In table 1 some typical value-ranges of resistivity are given. As may be
seen, rocks exhibit a great variation ranging from as high resistivity as
> 10^5 ohms-meters in igneous rocks to as low as less than 1 ohm-m
for clayey marls.
(b)In Civil Engineering: Resistivity methods have been widely used in
engineering investigation for determination of
(i)Depth to the bed rock: as for instance, in important projects like
dams, buildings and bridge foundations, where it would be desirable
that the structure should rest on sound hard rocks rather than on
overburden or soil.
21. (ii) Location of geological structures: like folds; buried valleys,
crushed and fractured zones due to shearing and faulting (Fig 22.3)
(iii) Location of Aquifers: and other water bearing zones which could
be easily interpreted on the basis of known resistivity values of
moistures rich rocks and dry rocks.
22. Some more Applications
Characterize subsurface hydrogeology
Determine depth to bedrock/overburden thickness
Determine depth to groundwater
Map stratigraphy
Map clay aquitards
Map salt-water intrusion
Map vertical extent of certain types of soil and
groundwater contamination
Estimate landfill thickness
23. ELECTRICAL RESISTIVITY METHOD FOR
GROUNDWATER INVESTIGATION
Electrical resistivity methods of geophysical prospecting are well established
and the most important method for groundwater investigations. Groundwater,
through the various dissolved salts it contains, is ionically conductive and
enables electric currents to flow into the ground.

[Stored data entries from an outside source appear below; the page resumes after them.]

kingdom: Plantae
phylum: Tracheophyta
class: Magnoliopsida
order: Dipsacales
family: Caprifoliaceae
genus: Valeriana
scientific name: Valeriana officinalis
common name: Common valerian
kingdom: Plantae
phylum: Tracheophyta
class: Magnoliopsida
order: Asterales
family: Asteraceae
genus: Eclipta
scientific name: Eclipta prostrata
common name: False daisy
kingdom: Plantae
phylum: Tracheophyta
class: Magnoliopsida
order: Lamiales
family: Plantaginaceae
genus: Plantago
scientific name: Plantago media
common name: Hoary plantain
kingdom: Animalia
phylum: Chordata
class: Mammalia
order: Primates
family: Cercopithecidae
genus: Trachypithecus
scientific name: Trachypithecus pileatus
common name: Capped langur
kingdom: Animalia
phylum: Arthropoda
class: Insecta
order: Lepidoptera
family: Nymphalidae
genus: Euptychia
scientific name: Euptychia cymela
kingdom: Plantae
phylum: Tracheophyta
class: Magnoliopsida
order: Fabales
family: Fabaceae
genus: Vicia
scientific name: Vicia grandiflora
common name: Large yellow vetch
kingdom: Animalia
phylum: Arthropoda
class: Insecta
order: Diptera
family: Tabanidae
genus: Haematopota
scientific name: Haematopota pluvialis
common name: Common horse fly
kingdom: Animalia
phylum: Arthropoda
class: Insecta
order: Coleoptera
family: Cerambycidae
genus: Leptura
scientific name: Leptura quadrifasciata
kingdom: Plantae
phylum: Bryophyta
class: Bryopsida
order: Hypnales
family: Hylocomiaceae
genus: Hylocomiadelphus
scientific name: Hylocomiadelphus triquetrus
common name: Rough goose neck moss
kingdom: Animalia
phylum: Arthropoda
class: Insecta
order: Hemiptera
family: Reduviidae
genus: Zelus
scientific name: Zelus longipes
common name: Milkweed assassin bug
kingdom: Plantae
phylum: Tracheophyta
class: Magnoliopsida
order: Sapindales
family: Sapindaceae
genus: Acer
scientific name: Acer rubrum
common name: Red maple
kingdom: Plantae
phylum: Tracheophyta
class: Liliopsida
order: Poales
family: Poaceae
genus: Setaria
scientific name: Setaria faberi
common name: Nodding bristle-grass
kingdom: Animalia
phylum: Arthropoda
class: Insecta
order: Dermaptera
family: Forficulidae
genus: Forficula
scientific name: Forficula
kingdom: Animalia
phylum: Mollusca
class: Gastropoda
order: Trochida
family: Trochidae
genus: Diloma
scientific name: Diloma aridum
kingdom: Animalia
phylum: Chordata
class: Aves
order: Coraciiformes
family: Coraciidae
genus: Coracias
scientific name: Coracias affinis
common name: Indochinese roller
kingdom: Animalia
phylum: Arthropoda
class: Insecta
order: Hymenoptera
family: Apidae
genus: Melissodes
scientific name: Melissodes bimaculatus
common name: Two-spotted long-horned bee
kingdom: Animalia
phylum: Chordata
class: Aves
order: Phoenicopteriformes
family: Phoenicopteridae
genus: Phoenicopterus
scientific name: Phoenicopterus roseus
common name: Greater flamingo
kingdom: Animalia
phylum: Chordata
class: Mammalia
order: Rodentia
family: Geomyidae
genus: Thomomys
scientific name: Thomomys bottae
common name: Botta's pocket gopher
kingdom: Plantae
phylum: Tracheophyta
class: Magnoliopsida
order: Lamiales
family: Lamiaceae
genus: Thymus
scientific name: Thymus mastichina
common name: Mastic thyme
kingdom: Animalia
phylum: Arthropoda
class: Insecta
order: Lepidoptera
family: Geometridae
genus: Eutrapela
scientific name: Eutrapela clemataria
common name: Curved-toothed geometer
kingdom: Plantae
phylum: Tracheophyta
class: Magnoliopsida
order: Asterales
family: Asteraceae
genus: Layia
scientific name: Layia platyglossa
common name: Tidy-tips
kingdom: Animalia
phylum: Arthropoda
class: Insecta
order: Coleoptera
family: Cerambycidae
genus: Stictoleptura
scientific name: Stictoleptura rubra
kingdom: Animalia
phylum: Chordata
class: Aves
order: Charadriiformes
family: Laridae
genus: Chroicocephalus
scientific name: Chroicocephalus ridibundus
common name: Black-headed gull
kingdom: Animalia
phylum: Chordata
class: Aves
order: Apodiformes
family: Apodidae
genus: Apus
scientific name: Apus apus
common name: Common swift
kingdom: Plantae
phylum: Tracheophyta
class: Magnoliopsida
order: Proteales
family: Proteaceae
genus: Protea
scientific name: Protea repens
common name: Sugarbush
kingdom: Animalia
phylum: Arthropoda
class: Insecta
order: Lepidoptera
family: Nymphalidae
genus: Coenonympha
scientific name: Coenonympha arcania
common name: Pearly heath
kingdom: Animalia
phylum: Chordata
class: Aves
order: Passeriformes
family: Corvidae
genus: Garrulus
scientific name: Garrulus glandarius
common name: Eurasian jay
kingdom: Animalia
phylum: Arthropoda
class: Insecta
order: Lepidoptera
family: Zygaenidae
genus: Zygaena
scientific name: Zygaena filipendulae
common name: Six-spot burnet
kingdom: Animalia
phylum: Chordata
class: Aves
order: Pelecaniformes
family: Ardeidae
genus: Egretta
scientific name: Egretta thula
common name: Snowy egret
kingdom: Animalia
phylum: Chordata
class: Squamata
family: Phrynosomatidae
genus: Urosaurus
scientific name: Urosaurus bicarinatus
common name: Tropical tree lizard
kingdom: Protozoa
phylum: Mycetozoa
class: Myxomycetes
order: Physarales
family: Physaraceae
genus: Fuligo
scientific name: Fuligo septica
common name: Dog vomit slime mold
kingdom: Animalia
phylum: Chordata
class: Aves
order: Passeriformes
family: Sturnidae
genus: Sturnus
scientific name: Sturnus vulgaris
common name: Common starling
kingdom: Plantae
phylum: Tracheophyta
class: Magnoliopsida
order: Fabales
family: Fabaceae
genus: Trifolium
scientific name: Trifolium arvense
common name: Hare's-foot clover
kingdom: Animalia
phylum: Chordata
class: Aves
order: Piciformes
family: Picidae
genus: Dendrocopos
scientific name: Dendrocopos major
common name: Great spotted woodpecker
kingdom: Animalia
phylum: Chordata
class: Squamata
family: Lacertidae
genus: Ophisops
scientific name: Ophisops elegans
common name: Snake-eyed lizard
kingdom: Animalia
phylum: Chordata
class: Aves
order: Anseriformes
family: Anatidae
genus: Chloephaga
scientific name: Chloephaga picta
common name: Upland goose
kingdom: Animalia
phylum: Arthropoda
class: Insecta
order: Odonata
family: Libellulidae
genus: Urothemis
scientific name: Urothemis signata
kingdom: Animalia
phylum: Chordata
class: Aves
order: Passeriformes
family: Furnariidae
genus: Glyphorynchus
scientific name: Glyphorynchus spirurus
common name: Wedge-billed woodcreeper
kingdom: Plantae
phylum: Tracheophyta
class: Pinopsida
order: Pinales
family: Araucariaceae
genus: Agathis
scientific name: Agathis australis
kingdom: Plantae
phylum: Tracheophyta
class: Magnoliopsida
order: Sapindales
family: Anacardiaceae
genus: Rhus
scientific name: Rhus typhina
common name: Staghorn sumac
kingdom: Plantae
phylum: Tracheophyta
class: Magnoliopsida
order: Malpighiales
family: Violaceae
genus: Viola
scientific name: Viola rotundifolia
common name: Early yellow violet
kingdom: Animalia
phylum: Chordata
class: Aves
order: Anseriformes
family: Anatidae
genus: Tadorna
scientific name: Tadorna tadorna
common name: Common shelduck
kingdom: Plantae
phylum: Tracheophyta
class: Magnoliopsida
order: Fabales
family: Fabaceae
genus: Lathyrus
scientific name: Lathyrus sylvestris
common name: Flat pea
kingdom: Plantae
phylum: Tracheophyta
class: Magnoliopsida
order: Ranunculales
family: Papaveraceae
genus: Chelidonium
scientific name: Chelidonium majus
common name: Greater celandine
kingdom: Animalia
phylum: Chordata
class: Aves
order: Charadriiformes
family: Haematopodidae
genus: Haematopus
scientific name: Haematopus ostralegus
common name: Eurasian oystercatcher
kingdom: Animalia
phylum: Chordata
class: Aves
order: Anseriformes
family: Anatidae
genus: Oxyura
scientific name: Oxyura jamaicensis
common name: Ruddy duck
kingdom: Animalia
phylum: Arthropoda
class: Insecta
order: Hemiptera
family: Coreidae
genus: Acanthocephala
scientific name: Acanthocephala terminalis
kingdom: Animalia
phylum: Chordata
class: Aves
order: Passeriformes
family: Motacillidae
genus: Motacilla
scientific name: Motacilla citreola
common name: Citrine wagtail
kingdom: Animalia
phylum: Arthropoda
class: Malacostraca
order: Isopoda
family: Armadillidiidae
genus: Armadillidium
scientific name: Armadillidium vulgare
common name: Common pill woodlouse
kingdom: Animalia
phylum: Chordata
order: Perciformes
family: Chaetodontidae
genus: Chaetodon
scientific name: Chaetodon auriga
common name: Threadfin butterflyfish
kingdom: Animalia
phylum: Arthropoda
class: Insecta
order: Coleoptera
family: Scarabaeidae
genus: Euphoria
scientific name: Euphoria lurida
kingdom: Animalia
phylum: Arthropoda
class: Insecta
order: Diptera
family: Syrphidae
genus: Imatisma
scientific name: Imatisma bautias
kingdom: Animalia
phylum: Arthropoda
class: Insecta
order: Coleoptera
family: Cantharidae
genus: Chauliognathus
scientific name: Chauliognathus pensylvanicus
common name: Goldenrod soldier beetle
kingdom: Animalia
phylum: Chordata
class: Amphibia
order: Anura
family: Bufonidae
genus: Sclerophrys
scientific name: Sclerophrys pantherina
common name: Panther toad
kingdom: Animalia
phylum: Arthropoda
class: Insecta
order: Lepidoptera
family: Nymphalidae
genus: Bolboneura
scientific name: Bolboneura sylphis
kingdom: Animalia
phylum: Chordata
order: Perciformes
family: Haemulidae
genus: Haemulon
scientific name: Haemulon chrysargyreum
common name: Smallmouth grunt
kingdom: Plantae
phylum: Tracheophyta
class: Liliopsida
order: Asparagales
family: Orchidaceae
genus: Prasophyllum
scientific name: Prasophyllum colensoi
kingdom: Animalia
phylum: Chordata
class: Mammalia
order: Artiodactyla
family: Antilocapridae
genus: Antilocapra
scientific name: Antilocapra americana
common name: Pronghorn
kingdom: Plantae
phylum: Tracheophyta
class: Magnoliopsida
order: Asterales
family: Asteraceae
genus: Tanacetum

Consequently, measuring
the ground resistivity gives the possibility to identify the presence of water,
taking in consideration the following properties:
• a hard rock without pores or fracture and a dry sand without water or clay
are very resistive: several tens thousands ohm.m
• a porous or fractured rock bearing free water has a resistivity which
depends on the resistivity of the water and on the porosity of the rock (see
below): several tens to several thousands ohm.m
• an impermeable clay layer, which has bound water, has a low resistivity:
several units to several tens ohm.m
• mineral orebodies (iron, sulphides, …) have very low resistivities due to
their electronic conduction: usually lower or much lower than 1 ohm.m
24. GROUNDWATER DETECTION
To identify the presence of groundwater from resistivity measurements, one
can look to the absolute value of the ground resistivity, through the Archie
law: for a practical range of fresh water resistivity of 10 to 100 ohm.m, a
usual target for aquifer resistivity can be between 50 and 2000 ohm.m. Most
of the time it is the relative value of the ground resistivity which is
considered for detecting groundwater: in a hard rock (resistant) environment,
a low resistivity anomaly will be the target, while in a clayey or salty
(conductive) environment, it is a high resistivity anomaly which will most
probably correspond to (fresh) water. In sedimentary layers, the product of
the aquifer resistivity by its thickness can be considered as representative of
the interest of the aquifer. However, electrical methods cannot give an
estimation of the permeability but only of the porosity. The contrast of
resistivity between a fresh water and a salted water (coming from a sea
intrusion for instance) is high and the depth of the water wedge is usually
well determined with electrical methods.